Search code examples
apache-sparkcassandradatastaxspark-cassandra-connector

Spark Cassandra Write UDT With Case-Sensitive Names Fails


  • Spark connector Write fails with a java.lang.IllegalArgumentException: udtId is not a field defined in this definition error when using case-sensitive field names
  • I need the fields in the Cassandra table to maintain case. So i have used quotes to create them.

My Cassandra schema

CREATE TYPE my_keyspace.my_udt (
  "udtId" text,
  "udtValue" text
);

CREATE TABLE my_keyspace.my_table (
  "id" text PRIMARY KEY,
  "someCol" text,
  "udtCol" list<frozen<my_udt>>
);

My Spark DataFrame schema is

root
 |-- id: string (nullable = true)
 |-- someCol: string (nullable = true)
 |-- udtCol: array (nullable = true)
 |    |-- element: struct (containsNull = true)
 |    |    |-- udtId: string (nullable = true)
           |-- udtValue: string (nullable = true)
  • Are there any other options to get this write to work other than defining my udt with lowercase names? Making them lower case would make me invoke case management code everywhere this is used and i'd like to avoid that ?
  • Because i couldn't write successfully, i did try read yet? Is this an issue with reads as well ?

Solution

  • You need to upgrade to Spark Cassandra Connector 2.5.0 - I can't find specific commit that fixes it, or specific Jira that mentions that - I suspect that it was fixed in the DataStax version first, and then released as part of merge announced here.

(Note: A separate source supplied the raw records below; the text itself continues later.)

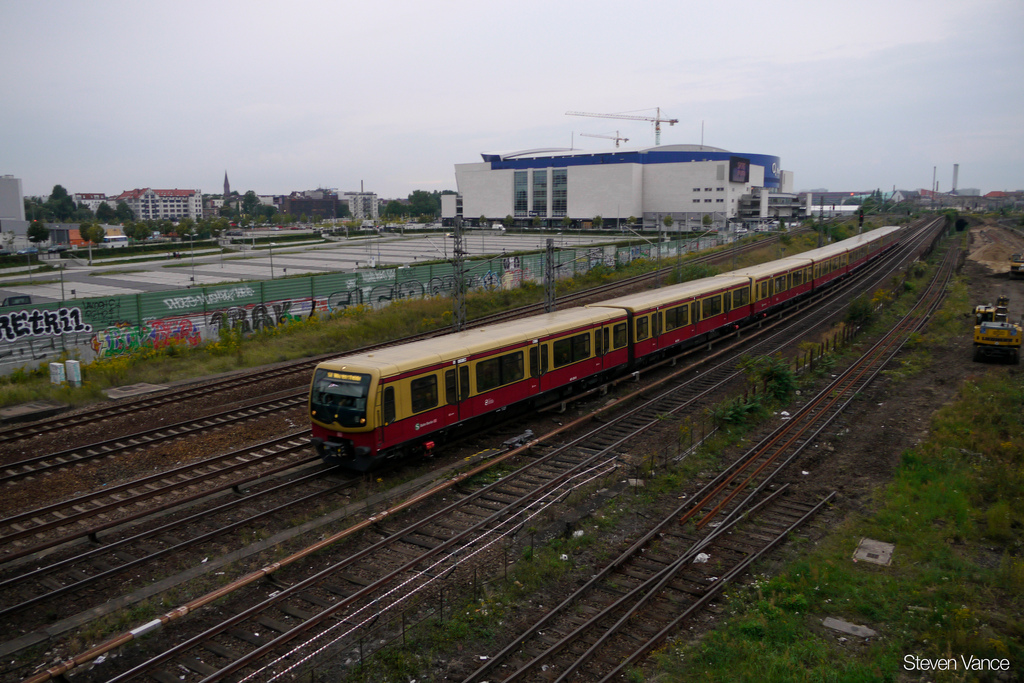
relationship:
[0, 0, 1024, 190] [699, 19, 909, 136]
cloud in sky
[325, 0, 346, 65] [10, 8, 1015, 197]
cloud in sky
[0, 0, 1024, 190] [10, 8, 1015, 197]
cloud in sky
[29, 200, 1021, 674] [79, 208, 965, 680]
vegetation growing between tracks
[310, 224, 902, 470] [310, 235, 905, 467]
train with bottom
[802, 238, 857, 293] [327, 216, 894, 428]
train with top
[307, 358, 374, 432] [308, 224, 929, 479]
window of train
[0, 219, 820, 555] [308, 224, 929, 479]
tracks of train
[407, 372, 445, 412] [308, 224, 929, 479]
window on train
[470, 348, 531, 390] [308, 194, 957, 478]
window on train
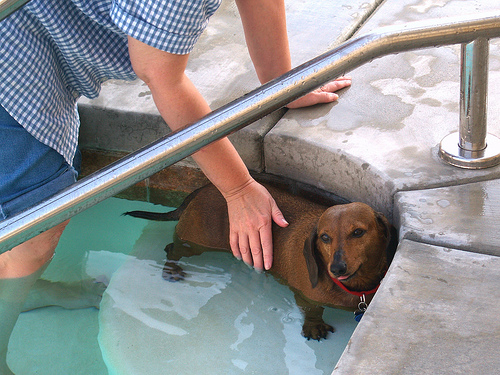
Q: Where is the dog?
A: In a pool.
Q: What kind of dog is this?
A: A doxie.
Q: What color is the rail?
A: Silver.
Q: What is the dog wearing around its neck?
A: A collar.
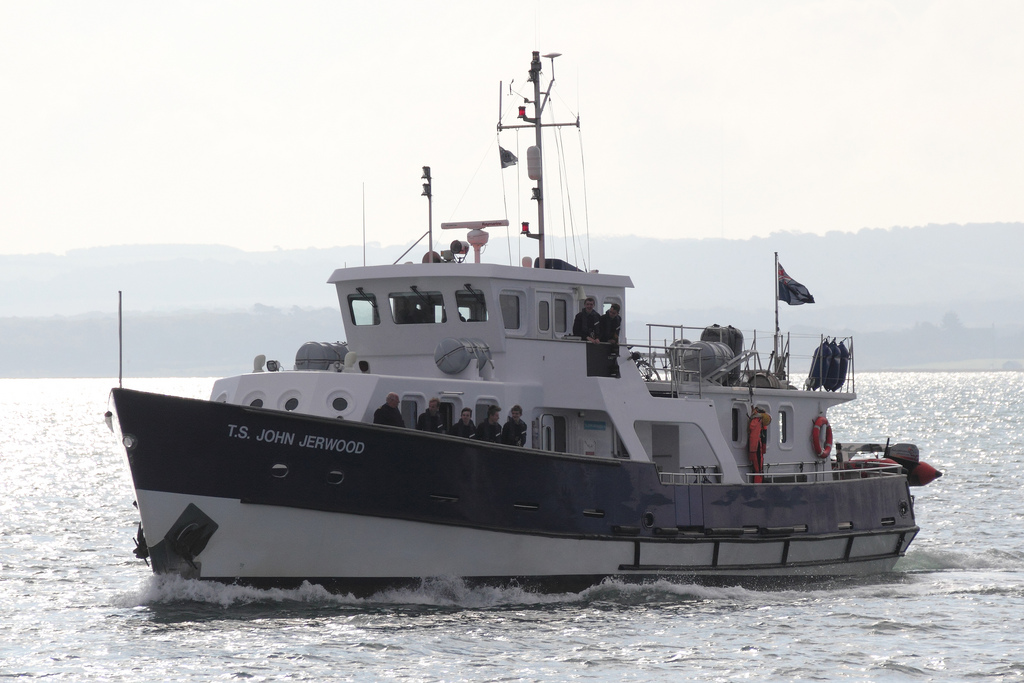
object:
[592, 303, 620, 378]
people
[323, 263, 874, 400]
level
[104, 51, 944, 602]
boat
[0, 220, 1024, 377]
shoreline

    Here is how it works in SCC 2.5.0 + Spark 2.4.6, while it fails with SCC 2.4.2 + Spark 2.4.6:

    scala> import org.apache.spark.sql.cassandra._
    import org.apache.spark.sql.cassandra._
    
    scala> val data = spark.read.cassandraFormat("my_table", "test").load()
    data: org.apache.spark.sql.DataFrame = [id: string, someCol: string ... 1 more field]
    
    scala> val data2 = data.withColumn("id", concat(col("id"), lit("222")))
    data2: org.apache.spark.sql.DataFrame = [id: string, someCol: string ... 1 more field]
    
    scala> data2.write.cassandraFormat("my_table", "test").mode("append").save()